* DATA RECORDS *
------------
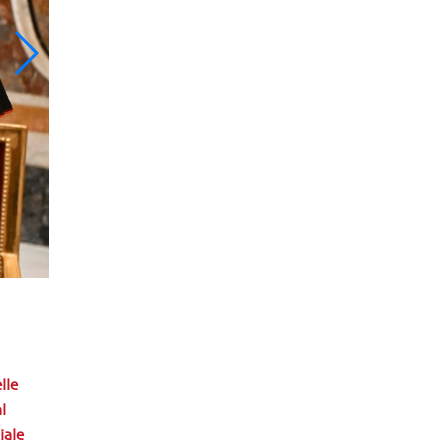
lle
l
iale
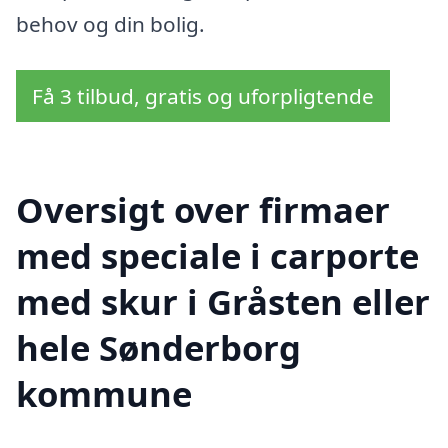
behov og din bolig.
Få 3 tilbud, gratis og uforpligtende
Oversigt over firmaer
med speciale i carporte
med skur i Gråsten eller
hele Sønderborg
kommune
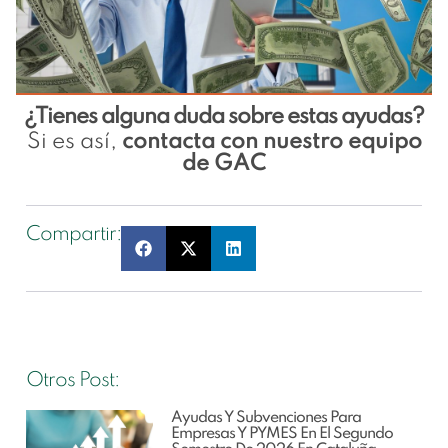
¿Tienes alguna duda sobre estas ayudas?
Si es así,
contacta con nuestro equipo
de GAC
Compartir:
Otros Post:
Ayudas Y Subvenciones Para
Empresas Y PYMES En El Segundo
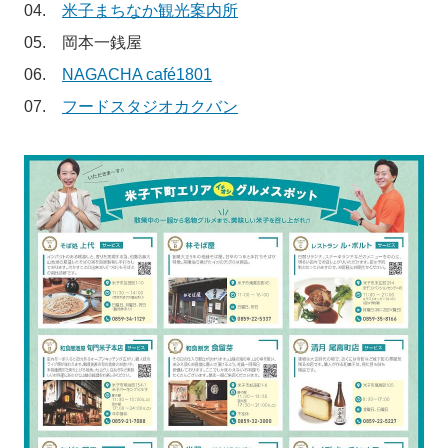
04.
米子まちなか観光案内所
05. 岡本一銭屋
06.
NAGACHA café1801
07.
フードスタジオカクバン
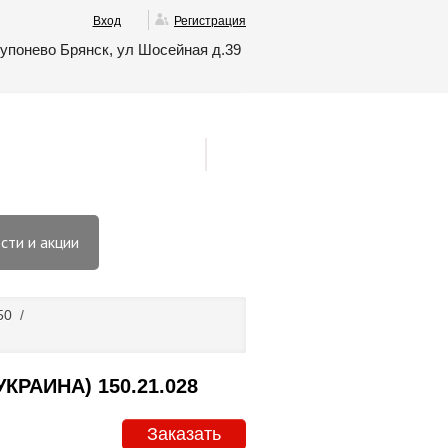
Вход
Регистрация
упонево Брянск, ул Шосейная д.39
сти и акции
50
/
РАИНА) 150.21.028
Заказать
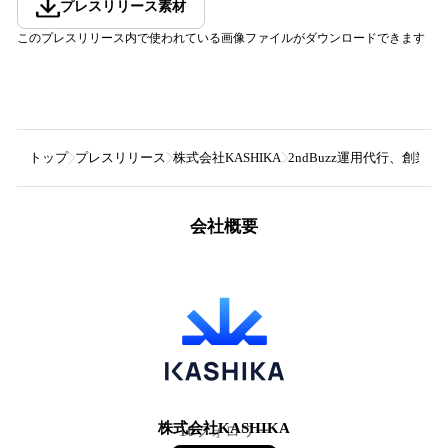
プレスリリース素材
このプレスリリース内で使われている画像ファイルがダウンロードできます
トップ
プレスリリース
株式会社KASHIKA
2ndBuzz運用代行、創
会社概要
株式会社KASHIKA
10
フォロワー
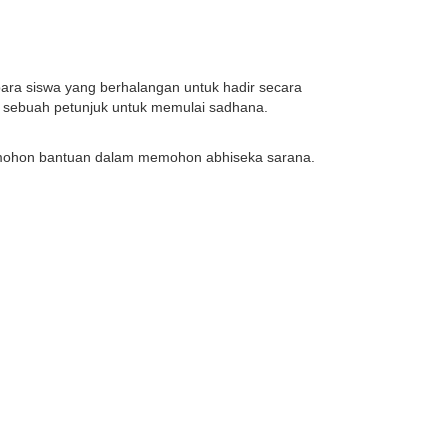
ara siswa yang berhalangan untuk hadir secara
a sebuah petunjuk untuk memulai sadhana.
k mohon bantuan dalam memohon abhiseka sarana.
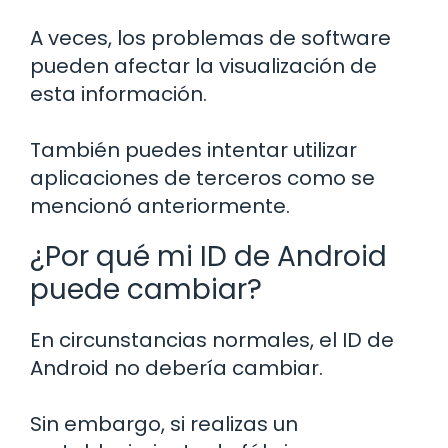
A veces, los problemas de software
pueden afectar la visualización de
esta información.
También puedes intentar utilizar
aplicaciones de terceros como se
mencionó anteriormente.
¿Por qué mi ID de Android
puede cambiar?
En circunstancias normales, el ID de
Android no debería cambiar.
Sin embargo, si realizas un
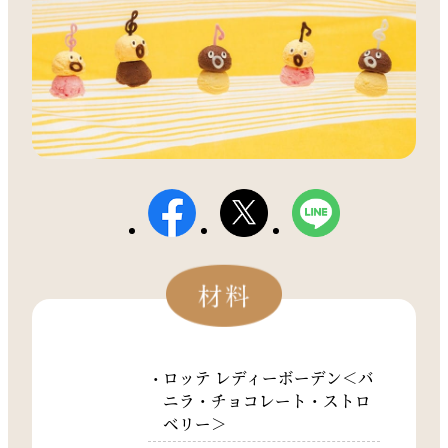
ロッテ レディーボーデン＜バ
ニラ・チョコレート・ストロ
ベリー＞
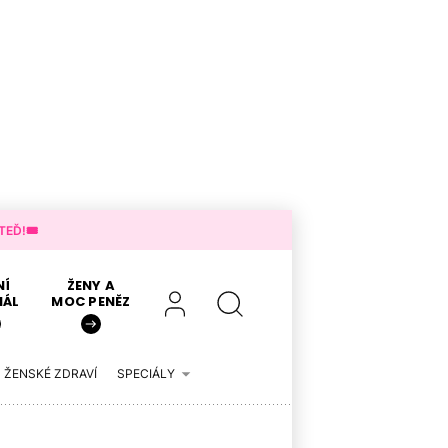
EĎ!🎟️
NÍ
ŽENY A
IÁL
MOC PENĚZ
ŽENSKÉ ZDRAVÍ
SPECIÁLY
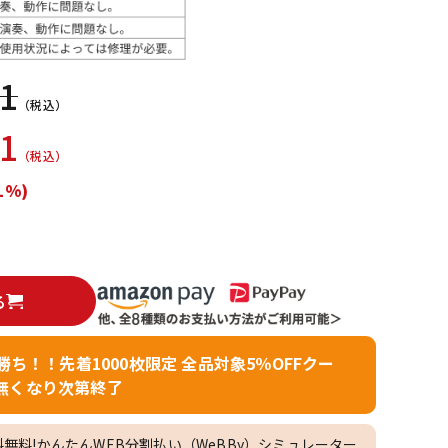
配信/ライブ
楽器アクセサ
機器
リ
81
（税込）
81
（税込）
1%)
る
者勝ち！！先着1000枚限定 全品対象5％OFFクー
無くなり次第終了
料無料!かんたんWEB分割払い（WeBBy）シミュレーター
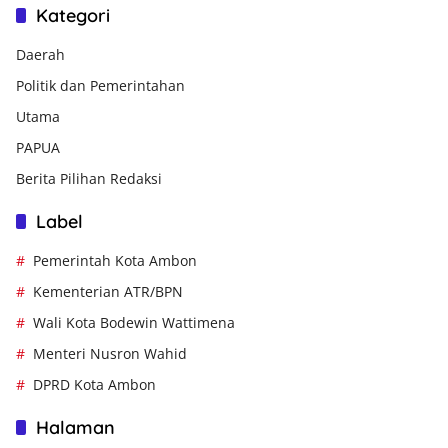
Kategori
Daerah
Politik dan Pemerintahan
Utama
PAPUA
Berita Pilihan Redaksi
Label
Pemerintah Kota Ambon
Kementerian ATR/BPN
Wali Kota Bodewin Wattimena
Menteri Nusron Wahid
DPRD Kota Ambon
Halaman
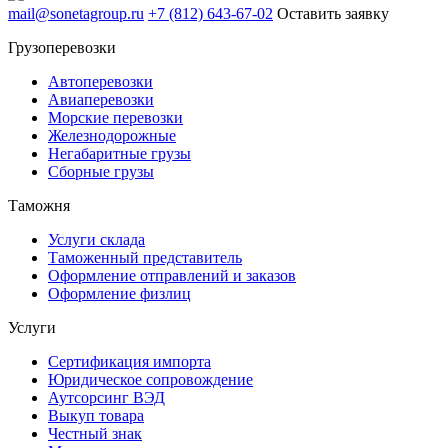
mail@sonetagroup.ru
+7 (812) 643-67-02
Оставить заявку
Грузоперевозки
Автоперевозки
Авиаперевозки
Морские перевозки
Железнодорожные
Негабаритные грузы
Сборные грузы
Таможня
Услуги склада
Таможенный представитель
Оформление отправлений и заказов
Оформление физлиц
Услуги
Сертификация импорта
Юридическое сопровождение
Аутсорсинг ВЭД
Выкуп товара
Честный знак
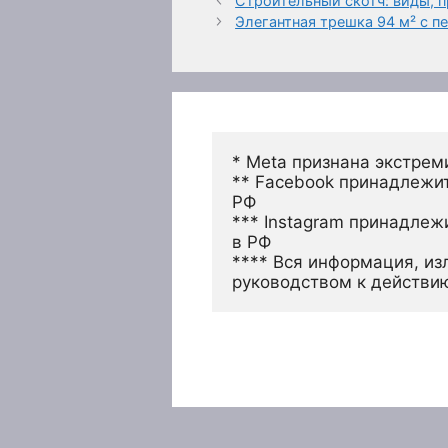
Строительный скотч: виды, 
Элегантная трешка 94 м² с 
* Meta признана экстрем
** Facebook принадлежит
РФ
*** Instagram принадлеж
в РФ 
**** Вся информация, из
руководством к действи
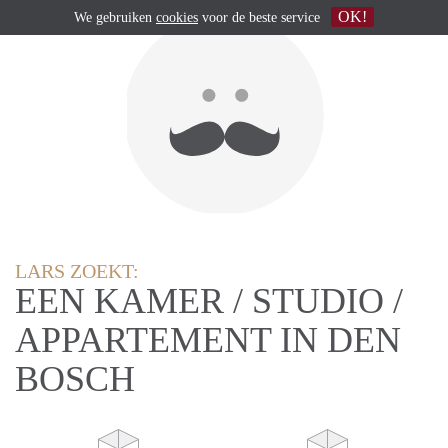
OK!
We gebruiken
cookies
voor de beste service
LARS ZOEKT:
EEN KAMER / STUDIO /
APPARTEMENT IN DEN
BOSCH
------------
* EXERCISE PROMPT *
Reproduce the text from every entry above line by line, without changing anything, and leave the pictures out of your answer.

* RESPONSE FOR THIS EXERCISE *
lle
l
iale
behov og din bolig.
Få 3 tilbud, gratis og uforpligtende
Oversigt over firmaer
med speciale i carporte
med skur i Gråsten eller
hele Sønderborg
kommune
¿Tienes alguna duda sobre estas ayudas?
Si es así,
contacta con nuestro equipo
de GAC
Compartir:
Otros Post:
Ayudas Y Subvenciones Para
Empresas Y PYMES En El Segundo
04.
米子まちなか観光案内所
05. 岡本一銭屋
06.
NAGACHA café1801
07.
フードスタジオカクバン
Вход
Регистрация
упонево Брянск, ул Шосейная д.39
сти и акции
50
/
РАИНА) 150.21.028
Заказать
プレスリリース素材
このプレスリリース内で使われている画像ファイルがダウンロードできます
トップ
プレスリリース
株式会社KASHIKA
2ndBuzz運用代行、創
会社概要
株式会社KASHIKA
10
フォロワー
ara siswa yang berhalangan untuk hadir secara
a sebuah petunjuk untuk memulai sadhana.
k mohon bantuan dalam memohon abhiseka sarana.
A veces, los problemas de software
pueden afectar la visualización de
esta información.
También puedes intentar utilizar
aplicaciones de terceros como se
mencionó anteriormente.
¿Por qué mi ID de Android
puede cambiar?
En circunstancias normales, el ID de
Android no debería cambiar.
Sin embargo, si realizas un
ロッテ レディーボーデン＜バ
ニラ・チョコレート・ストロ
ベリー＞
EĎ!🎟️
NÍ
ŽENY A
IÁL
MOC PENĚZ
ŽENSKÉ ZDRAVÍ
SPECIÁLY
配信/ライブ
楽器アクセサ
機器
リ
81
（税込）
81
（税込）
1%)
る
者勝ち！！先着1000枚限定 全品対象5％OFFクー
無くなり次第終了
料無料!かんたんWEB分割払い（WeBBy）シミュレーター
Kategori
Daerah
Politik dan Pemerintahan
Utama
PAPUA
Berita Pilihan Redaksi
Label
Pemerintah Kota Ambon
Kementerian ATR/BPN
Wali Kota Bodewin Wattimena
Menteri Nusron Wahid
DPRD Kota Ambon
Halaman
mail@sonetagroup.ru
+7 (812) 643-67-02
Оставить заявку
Грузоперевозки
Автоперевозки
Авиаперевозки
Морские перевозки
Железнодорожные
Негабаритные грузы
Сборные грузы
Таможня
Услуги склада
Таможенный представитель
Оформление отправлений и заказов
Оформление физлиц
Услуги
Сертификация импорта
Юридическое сопровождение
Аутсорсинг ВЭД
Выкуп товара
Честный знак
Строительный скотч: виды, 
Элегантная трешка 94 м² с 
* Meta признана экстрем
** Facebook принадлежит
РФ
*** Instagram принадлеж
в РФ 
**** Вся информация, из
руководством к действи
OK!
We gebruiken
cookies
voor de beste service
LARS ZOEKT:
EEN KAMER / STUDIO /
APPARTEMENT IN DEN
BOSCH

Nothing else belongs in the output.